Tabi ki ben zeytinyağlılarına takıldım kaldım; ama Gar Lokantası’nda çok güzel ızgara ve balık çeşitleri ile Türk Mutfağına özgü sayısız sıcak yemek alternatifi de var. (Ayşegül Sultan ile kış aylarında hamsi tava-salata ikilisine az ziyarete gelmedik buraya:) Gar’ın yemeklerinin lezzetli ve çeşitli oluşu yanında daha bir çok olumlu yanı da var: Örneğin harika ve yemyeşil bir bahçeye sahip olması. Sahibinin elleriyle diktiği begonyalar, güller ve gül saksılarının içine dikilen çilekler(!)siz yemeğinizi yerken misler gibi kokuyor. Özellikle esintili yaz akşamlarında bu kokular daha da hissediliyor, işte bu sebeple yaz akşamlarında Gar Lokantası daha da bir güzel oluyor:)
Ortam güzel, mekan temiz ve özenli, yemeklerin ise lezzetine tek laf yok! Ama bizi ya da bizim gibi müdavimleri buraya bağlayan en önemli şey servis ekibinin itinalı ve güler yüzlü hizmeti.. Başta şefleri Eray bey ve bizim masamıza ağırlıklı servis hizmeti veren neşeli garsonumuz Ercan, bir müşteri nasıl kendini ayrıcalıklı hisseder ve hatta hiç “müşteri” gibi hissetmez sorusuna karşı en şaşırtıcı cevapları öğrenmenize de arada yardımcı oluyorlar:) Örneğin ben her gittiğimde Gar Lokantasına mutlaka rakı içiyorum, nedendir bilinmez? :)) İlk gittiğim gün rakı servisi yaparlarken duble rakı, az su ve bol buz şeklinde içtiğimi öğrendiler ve o gün bu gün ben bir defa daha ne içeceğimi ya da nasıl içeceğimi tekrarlamadım. Benim için bu önemli, sizi bilmem ama:)

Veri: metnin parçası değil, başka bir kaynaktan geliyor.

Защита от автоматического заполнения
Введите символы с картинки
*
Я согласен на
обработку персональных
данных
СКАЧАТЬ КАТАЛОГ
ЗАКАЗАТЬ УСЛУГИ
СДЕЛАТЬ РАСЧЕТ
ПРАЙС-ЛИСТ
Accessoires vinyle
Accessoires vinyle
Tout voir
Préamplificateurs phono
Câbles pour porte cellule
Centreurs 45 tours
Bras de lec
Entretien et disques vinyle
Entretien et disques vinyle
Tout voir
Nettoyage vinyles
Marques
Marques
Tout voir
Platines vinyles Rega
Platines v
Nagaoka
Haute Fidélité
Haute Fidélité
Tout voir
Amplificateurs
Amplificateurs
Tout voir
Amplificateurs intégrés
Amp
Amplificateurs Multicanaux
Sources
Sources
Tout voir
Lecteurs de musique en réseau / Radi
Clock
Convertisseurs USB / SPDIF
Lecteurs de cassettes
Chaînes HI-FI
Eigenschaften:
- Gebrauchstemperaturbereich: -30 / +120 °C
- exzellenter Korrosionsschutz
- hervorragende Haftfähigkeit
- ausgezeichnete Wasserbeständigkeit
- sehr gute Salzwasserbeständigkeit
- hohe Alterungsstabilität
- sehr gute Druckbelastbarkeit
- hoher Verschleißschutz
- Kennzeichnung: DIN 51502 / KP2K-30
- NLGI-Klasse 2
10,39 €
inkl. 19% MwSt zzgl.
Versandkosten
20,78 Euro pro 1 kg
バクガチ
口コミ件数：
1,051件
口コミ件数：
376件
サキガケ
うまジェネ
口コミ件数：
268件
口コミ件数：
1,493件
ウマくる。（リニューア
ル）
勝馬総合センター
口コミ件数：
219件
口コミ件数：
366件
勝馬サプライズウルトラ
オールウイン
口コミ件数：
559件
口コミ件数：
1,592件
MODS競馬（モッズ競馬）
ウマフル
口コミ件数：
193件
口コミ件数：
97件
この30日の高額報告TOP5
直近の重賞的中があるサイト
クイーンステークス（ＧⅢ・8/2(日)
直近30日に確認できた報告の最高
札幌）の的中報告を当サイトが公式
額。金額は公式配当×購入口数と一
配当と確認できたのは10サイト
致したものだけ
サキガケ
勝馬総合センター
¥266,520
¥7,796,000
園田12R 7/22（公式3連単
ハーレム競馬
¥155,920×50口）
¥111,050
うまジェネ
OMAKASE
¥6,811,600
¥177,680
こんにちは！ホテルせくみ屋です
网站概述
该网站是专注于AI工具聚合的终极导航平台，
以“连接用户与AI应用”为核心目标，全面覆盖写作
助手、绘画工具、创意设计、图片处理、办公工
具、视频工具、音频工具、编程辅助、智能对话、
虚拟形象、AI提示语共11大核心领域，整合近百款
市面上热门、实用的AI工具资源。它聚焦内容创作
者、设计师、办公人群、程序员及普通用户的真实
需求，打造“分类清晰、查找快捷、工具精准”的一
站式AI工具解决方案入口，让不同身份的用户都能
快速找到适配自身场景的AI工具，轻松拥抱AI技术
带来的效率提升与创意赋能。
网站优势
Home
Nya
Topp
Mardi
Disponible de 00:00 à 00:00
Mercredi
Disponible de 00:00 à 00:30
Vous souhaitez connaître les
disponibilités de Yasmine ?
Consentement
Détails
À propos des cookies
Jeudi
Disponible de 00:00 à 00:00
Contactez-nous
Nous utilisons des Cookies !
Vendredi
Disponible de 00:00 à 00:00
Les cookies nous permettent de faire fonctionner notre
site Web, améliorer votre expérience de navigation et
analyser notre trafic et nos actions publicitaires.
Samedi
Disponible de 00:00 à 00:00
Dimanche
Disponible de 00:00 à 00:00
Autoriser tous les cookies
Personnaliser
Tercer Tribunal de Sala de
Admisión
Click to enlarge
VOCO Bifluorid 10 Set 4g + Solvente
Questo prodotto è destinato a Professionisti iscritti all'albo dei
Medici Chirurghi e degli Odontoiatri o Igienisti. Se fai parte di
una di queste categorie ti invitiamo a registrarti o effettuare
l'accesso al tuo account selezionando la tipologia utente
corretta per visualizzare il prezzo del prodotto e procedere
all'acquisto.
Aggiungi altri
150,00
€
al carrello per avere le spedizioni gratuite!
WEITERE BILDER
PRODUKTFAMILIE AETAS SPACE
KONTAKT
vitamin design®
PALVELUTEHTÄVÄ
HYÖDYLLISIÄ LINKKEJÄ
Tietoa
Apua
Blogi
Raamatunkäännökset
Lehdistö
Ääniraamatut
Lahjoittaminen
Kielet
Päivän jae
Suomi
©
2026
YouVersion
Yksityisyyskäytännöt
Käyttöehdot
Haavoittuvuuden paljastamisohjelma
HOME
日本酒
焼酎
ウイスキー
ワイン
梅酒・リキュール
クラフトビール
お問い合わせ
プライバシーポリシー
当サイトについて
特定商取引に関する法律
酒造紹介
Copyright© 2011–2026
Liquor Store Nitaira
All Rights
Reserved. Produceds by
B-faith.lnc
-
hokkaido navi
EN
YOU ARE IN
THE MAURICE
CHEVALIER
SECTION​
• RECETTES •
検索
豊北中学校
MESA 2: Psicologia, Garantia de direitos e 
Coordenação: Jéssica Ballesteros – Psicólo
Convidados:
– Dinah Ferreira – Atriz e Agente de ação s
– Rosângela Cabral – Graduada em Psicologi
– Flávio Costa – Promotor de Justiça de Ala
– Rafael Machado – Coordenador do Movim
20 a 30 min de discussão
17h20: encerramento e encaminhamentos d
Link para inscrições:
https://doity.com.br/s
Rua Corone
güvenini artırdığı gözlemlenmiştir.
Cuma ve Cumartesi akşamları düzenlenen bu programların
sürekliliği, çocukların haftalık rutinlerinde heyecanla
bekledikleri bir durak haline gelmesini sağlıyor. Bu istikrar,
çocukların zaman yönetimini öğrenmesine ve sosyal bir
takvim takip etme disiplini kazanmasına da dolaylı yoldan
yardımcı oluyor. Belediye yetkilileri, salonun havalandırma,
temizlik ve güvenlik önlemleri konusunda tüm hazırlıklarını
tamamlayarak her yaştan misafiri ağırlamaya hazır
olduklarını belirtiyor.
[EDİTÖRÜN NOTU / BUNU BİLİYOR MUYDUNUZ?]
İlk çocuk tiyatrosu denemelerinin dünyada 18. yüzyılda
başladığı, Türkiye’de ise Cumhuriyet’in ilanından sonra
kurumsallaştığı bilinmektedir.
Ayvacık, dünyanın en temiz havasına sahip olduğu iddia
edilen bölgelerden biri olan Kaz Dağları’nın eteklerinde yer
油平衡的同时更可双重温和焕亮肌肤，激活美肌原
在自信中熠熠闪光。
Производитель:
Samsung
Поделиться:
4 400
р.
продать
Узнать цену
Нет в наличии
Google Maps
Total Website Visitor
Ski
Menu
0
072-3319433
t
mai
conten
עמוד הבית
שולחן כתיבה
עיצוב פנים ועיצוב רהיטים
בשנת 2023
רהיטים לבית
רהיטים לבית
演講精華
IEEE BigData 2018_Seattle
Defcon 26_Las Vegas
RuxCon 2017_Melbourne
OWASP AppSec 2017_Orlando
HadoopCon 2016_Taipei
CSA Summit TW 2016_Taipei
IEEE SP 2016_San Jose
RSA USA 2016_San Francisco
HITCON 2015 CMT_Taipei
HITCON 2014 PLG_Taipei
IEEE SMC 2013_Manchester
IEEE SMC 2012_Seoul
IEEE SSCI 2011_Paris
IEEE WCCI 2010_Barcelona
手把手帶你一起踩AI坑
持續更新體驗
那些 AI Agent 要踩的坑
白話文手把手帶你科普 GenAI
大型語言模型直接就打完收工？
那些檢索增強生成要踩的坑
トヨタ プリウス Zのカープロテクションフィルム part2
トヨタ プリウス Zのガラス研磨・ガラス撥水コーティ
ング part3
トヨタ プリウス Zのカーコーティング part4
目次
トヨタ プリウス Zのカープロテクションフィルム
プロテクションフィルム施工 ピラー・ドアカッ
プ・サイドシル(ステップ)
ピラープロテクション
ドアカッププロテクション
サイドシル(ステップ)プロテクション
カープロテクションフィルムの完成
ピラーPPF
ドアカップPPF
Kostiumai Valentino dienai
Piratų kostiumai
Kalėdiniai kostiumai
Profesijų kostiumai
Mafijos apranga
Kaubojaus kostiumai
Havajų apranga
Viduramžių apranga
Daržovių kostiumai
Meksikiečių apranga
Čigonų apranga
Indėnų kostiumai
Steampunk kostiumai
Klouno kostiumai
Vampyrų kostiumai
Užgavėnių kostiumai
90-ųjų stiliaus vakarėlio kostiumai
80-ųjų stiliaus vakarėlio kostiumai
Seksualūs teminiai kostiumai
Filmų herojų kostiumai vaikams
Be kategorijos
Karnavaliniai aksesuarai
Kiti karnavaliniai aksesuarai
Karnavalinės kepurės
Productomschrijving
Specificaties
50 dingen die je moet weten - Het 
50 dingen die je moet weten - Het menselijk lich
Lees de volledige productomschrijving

Bahsettiğim gibi ben zeytinyağlı tabağım ve rakı’m ile çok mutluyum Gar’da.. Ayşegül Sultan çoğu zaman farklı sıcak yemekler tercih eder. Selam mesela, her zaman ızgara et yer! Ne yersek yiyelim, yemeğinizin sonunda mutlaka mevsime göre hazırlanmış şık ve kocaman bir tabakta meyva gelir. Ardından da kahveniz, ya da çayınız. Fiyatlar mı? İşte cazip kılan bir yönü daha: Fiyatlar çok makul. Burada gül ve begonya kokularına karışan rakınız eşliğinde, güzelce vakit geçirip karnınızı doyurmanızın, dostlarınız ya da sevdiklerinizle yaptığınız keyifli sohbetlerin karşılığından bahsediyoruz..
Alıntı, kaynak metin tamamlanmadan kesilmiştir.